Shipping data in Thomson Reuters Eikon shows around 15 super-tankers are currently filled with oil in waters off Singapore and western Malaysia, storing around 30 million barrels of crude. That is half the number of ships in June and down from 40 tankers holding surplus fuel in mid-2017.
 
The drop in floating storage around Asia's main oil-trading hubs comes in the wake of voluntary production cuts led by the Organization of the Petroleum Exporting Countries (OPEC) and Russia as they look to choke off a supply overhang that has dogged markets for years.
 
"There are less incentives for traders to hold crude given rising crude oil prices and premiums. So to some extent, the OPEC cuts have worked," said Eng Hian, head of trading at Agritrade Energy in Singapore, which trades crude and oil products. The Agritrade group of companies also has a shipping arm that operates tankers used for storage.
 
Brent crude futures are up more than 40 percent since July to almost $64 per barrel.

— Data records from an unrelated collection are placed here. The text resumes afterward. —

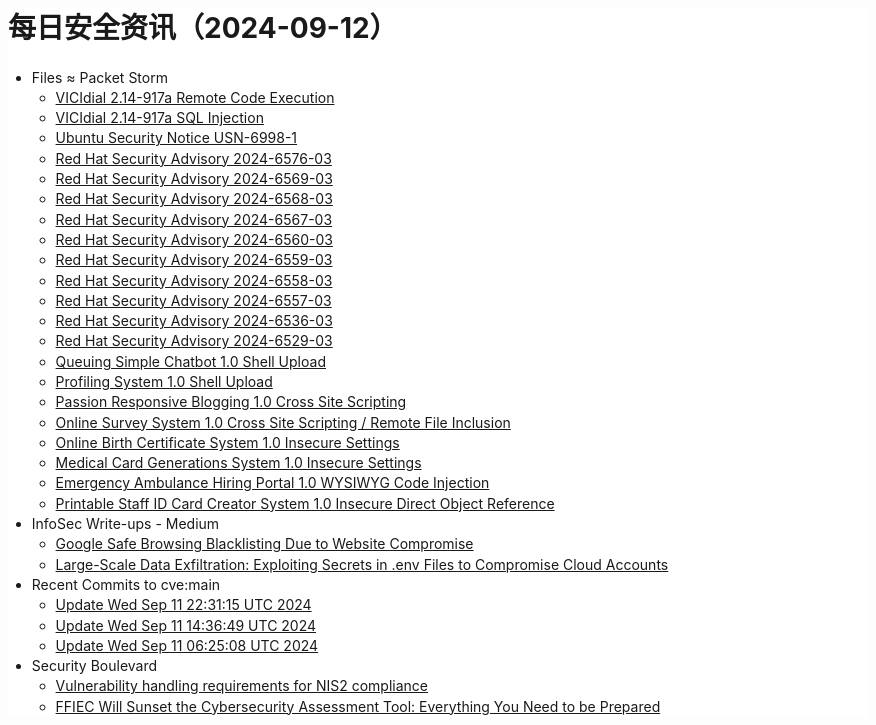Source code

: # 每日安全资讯（2024-09-12）

- Files ≈ Packet Storm
  - [VICIdial 2.14-917a Remote Code Execution](https://packetstormsecurity.com/files/181461/KL-001-2024-012.txt)
  - [VICIdial 2.14-917a SQL Injection](https://packetstormsecurity.com/files/181460/KL-001-2024-011.txt)
  - [Ubuntu Security Notice USN-6998-1](https://packetstormsecurity.com/files/181459/USN-6998-1.txt)
  - [Red Hat Security Advisory 2024-6576-03](https://packetstormsecurity.com/files/181458/RHSA-2024-6576-03.txt)
  - [Red Hat Security Advisory 2024-6569-03](https://packetstormsecurity.com/files/181457/RHSA-2024-6569-03.txt)
  - [Red Hat Security Advisory 2024-6568-03](https://packetstormsecurity.com/files/181456/RHSA-2024-6568-03.txt)
  - [Red Hat Security Advisory 2024-6567-03](https://packetstormsecurity.com/files/181455/RHSA-2024-6567-03.txt)
  - [Red Hat Security Advisory 2024-6560-03](https://packetstormsecurity.com/files/181454/RHSA-2024-6560-03.txt)
  - [Red Hat Security Advisory 2024-6559-03](https://packetstormsecurity.com/files/181453/RHSA-2024-6559-03.txt)
  - [Red Hat Security Advisory 2024-6558-03](https://packetstormsecurity.com/files/181452/RHSA-2024-6558-03.txt)
  - [Red Hat Security Advisory 2024-6557-03](https://packetstormsecurity.com/files/181451/RHSA-2024-6557-03.txt)
  - [Red Hat Security Advisory 2024-6536-03](https://packetstormsecurity.com/files/181450/RHSA-2024-6536-03.txt)
  - [Red Hat Security Advisory 2024-6529-03](https://packetstormsecurity.com/files/181449/RHSA-2024-6529-03.txt)
  - [Queuing Simple Chatbot 1.0 Shell Upload](https://packetstormsecurity.com/files/181448/qsc10-upload.txt)
  - [Profiling System 1.0 Shell Upload](https://packetstormsecurity.com/files/181447/ps10-shell.txt)
  - [Passion Responsive Blogging 1.0 Cross Site Scripting](https://packetstormsecurity.com/files/181446/prb10-xss.txt)
  - [Online Survey System 1.0 Cross Site Scripting / Remote File Inclusion](https://packetstormsecurity.com/files/181445/oss10-xss.txt)
  - [Online Birth Certificate System 1.0 Insecure Settings](https://packetstormsecurity.com/files/181444/obcs10-insecure.txt)
  - [Medical Card Generations System 1.0 Insecure Settings](https://packetstormsecurity.com/files/181443/mcgs10-insecure.txt)
  - [Emergency Ambulance Hiring Portal 1.0 WYSIWYG Code Injection](https://packetstormsecurity.com/files/181442/eahp10-inject.txt)
  - [Printable Staff ID Card Creator System 1.0 Insecure Direct Object Reference](https://packetstormsecurity.com/files/181441/psiccs10-idor.txt)
- InfoSec Write-ups - Medium
  - [Google Safe Browsing Blacklisting Due to Website Compromise](https://infosecwriteups.com/google-safe-browsing-blacklisting-due-to-website-compromise-1d57af2a0513?source=rss----7b722bfd1b8d---4)
  - [Large-Scale Data Exfiltration: Exploiting Secrets in .env Files to Compromise Cloud Accounts](https://infosecwriteups.com/large-scale-data-exfiltration-exploiting-secrets-in-env-files-to-compromise-cloud-accounts-107dce22e601?source=rss----7b722bfd1b8d---4)
- Recent Commits to cve:main
  - [Update Wed Sep 11 22:31:15 UTC 2024](https://github.com/trickest/cve/commit/4d272ee2e01b0d6e4a9d2bb68cca4af2c9e9a2dc)
  - [Update Wed Sep 11 14:36:49 UTC 2024](https://github.com/trickest/cve/commit/1d47455996a8033d98f486f244867c0f1831e835)
  - [Update Wed Sep 11 06:25:08 UTC 2024](https://github.com/trickest/cve/commit/58ea34f3eb651fa22184b5280da2619d7a443c30)
- Security Boulevard
  - [Vulnerability handling requirements for NIS2 compliance](https://securityboulevard.com/2024/09/vulnerability-handling-requirements-for-nis2-compliance/)
  - [FFIEC Will Sunset the Cybersecurity Assessment Tool: Everything You Need to be Prepared](https://securityboulevard.com/2024/09/ffiec-will-sunset-the-cybersecurity-assessment-tool-everything-you-need-to-be-prepared/)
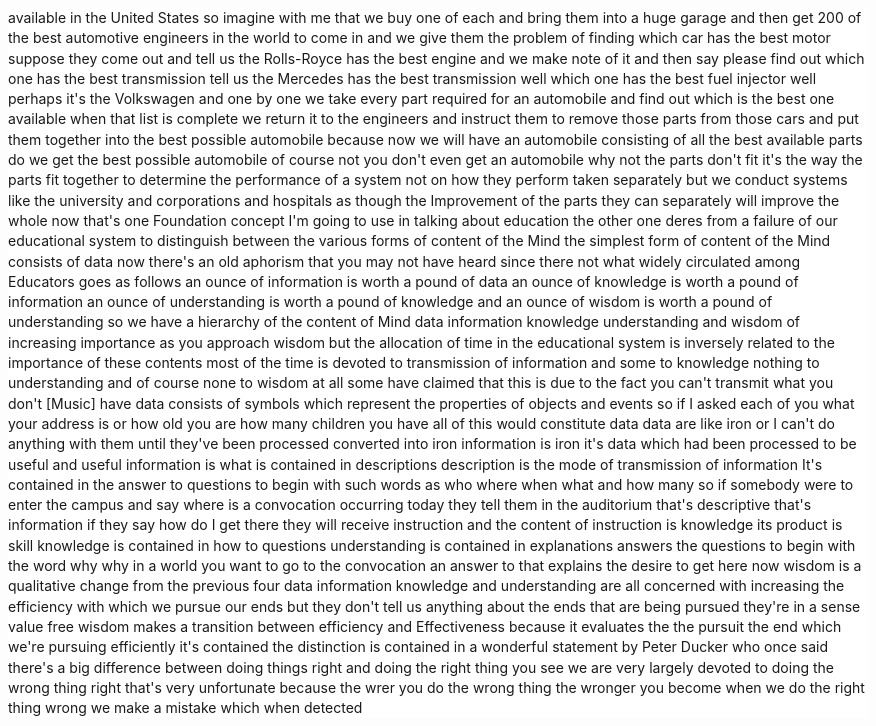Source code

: available in the United States so imagine with me that we buy one of each and bring them into a huge garage and 
then get 200 of the best automotive engineers in the world to come in and we give them the problem of finding which 
car has the best motor suppose they come out and tell us the Rolls-Royce has the best engine and 
we make note of it and then say please find out which one has the best transmission tell us the Mercedes has 
the best transmission well which one has the best fuel injector well perhaps it's the Volkswagen and one by one we take 
every part required for an automobile and find out which is the best one available when that list is complete we 
return it to the engineers and instruct them to remove those parts from those cars and put them together into the best 
possible automobile because now we will have an automobile consisting of all the best available 
parts do we get the best possible automobile of course not you don't even 
get an automobile why not the parts don't fit 
it's the way the parts fit together to determine the performance of a system not on how they perform taken separately 
but we conduct systems like the university and corporations and hospitals as though the Improvement of 
the parts they can separately will improve the whole now that's one Foundation concept 
I'm going to use in talking about education the other one deres from a 
failure of our educational system to distinguish between the various forms of 
content of the Mind the simplest form of content of the Mind consists of 
data now there's an old aphorism that you may not have heard since there not what widely circulated among 
Educators goes as follows an ounce of information is worth a pound of 
data an ounce of knowledge is worth a pound of information an ounce of understanding is 
worth a pound of knowledge and an ounce of wisdom is worth a pound of understanding so we 
have a hierarchy of the content of Mind data information knowledge understanding and wisdom of increasing importance as 
you approach wisdom but the allocation of time in the educational system is inversely related 
to the importance of these contents most of the time is devoted to transmission of information and some to 
knowledge nothing to understanding and of course none to wisdom at all some 
have claimed that this is due to the fact you can't transmit what you don't [Music] 
have data consists of symbols which represent the properties of objects and 
events so if I asked each of you what your address 
is or how old you are how many children you have all of this would constitute 
data data are like iron or I can't do anything with them until they've been processed converted into iron 
information is iron it's data which had been processed to be useful and useful information is what is 
contained in descriptions description is the mode of transmission of 
information It's contained in the answer to questions to begin with such words as who where when what and how many so if 
somebody were to enter the campus and say where is a convocation occurring today they tell them in the auditorium 
that's descriptive that's information if they say how do I get there they will receive 
instruction and the content of instruction is knowledge its product is skill knowledge is contained in how to 
questions understanding is contained in explanations answers the questions to 
begin with the word why why in a world you want to go to the convocation an answer to that explains 
the desire to get here now wisdom is a qualitative change from the previous 
four data information knowledge and understanding are all concerned with 
increasing the efficiency with which we pursue our ends but they don't tell us anything about 
the ends that are being pursued they're in a sense value free wisdom makes a transition between 
efficiency and Effectiveness because it evaluates the the pursuit the end which 
we're pursuing efficiently it's contained the distinction is contained in a wonderful 
statement by Peter Ducker who once said there's a big difference between doing things right and doing the right 
thing you see we are very largely devoted to doing the wrong thing 
right that's very unfortunate because the wrer you do the wrong thing the wronger you 
become when we do the right thing wrong we make a mistake which when detected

Also, the Brent forward curve shows contracts for future delivery are cheaper than spot supplies, a condition known as backwardation which makes it unattractive to store oil.
 
"The (backwardation) structure has flushed out oil in storage," Eng Hian said.
 
MISSION ACCOMPLISHED?
 
The OPEC-led cuts were initially slated to last for the first half of 2017, but have since been extended until March next year as some participants took time to comply with the curbs and as U.S. crude imports jumped.
 
Tighter supplies are also evident in physical oil markets.
 
Saudi Arabia this month lifted the price for its light crude in Asia to the highest level since September, 2014, just before the glut started.
 
U.S. bank Goldman Sachs said this week that falling inventories were also driven by strong demand for oil.
 
"Strength in demand is an important force in the rebalancing of the global oil market ... It has helped the decline in excess inventories," Goldman said in a note to clients.
 
Despite the tighter market, energy consultancy FGE warned this week that due to rising U.S. shale production and a potential jump in OPEC supplies after the end of its voluntary cuts, a supply glut could re-emerge.
 
"This may result in lower prices in 2019," FGE said.
 
U.S. oil production climbed to a record of over 9.6 million barrels per day (bpd) this month, and output is set to climb further. Texas issued around 1,000 oil and gas drilling permits last month, up nearly 17 percent from the same month a year ago, according to the state's energy regulator.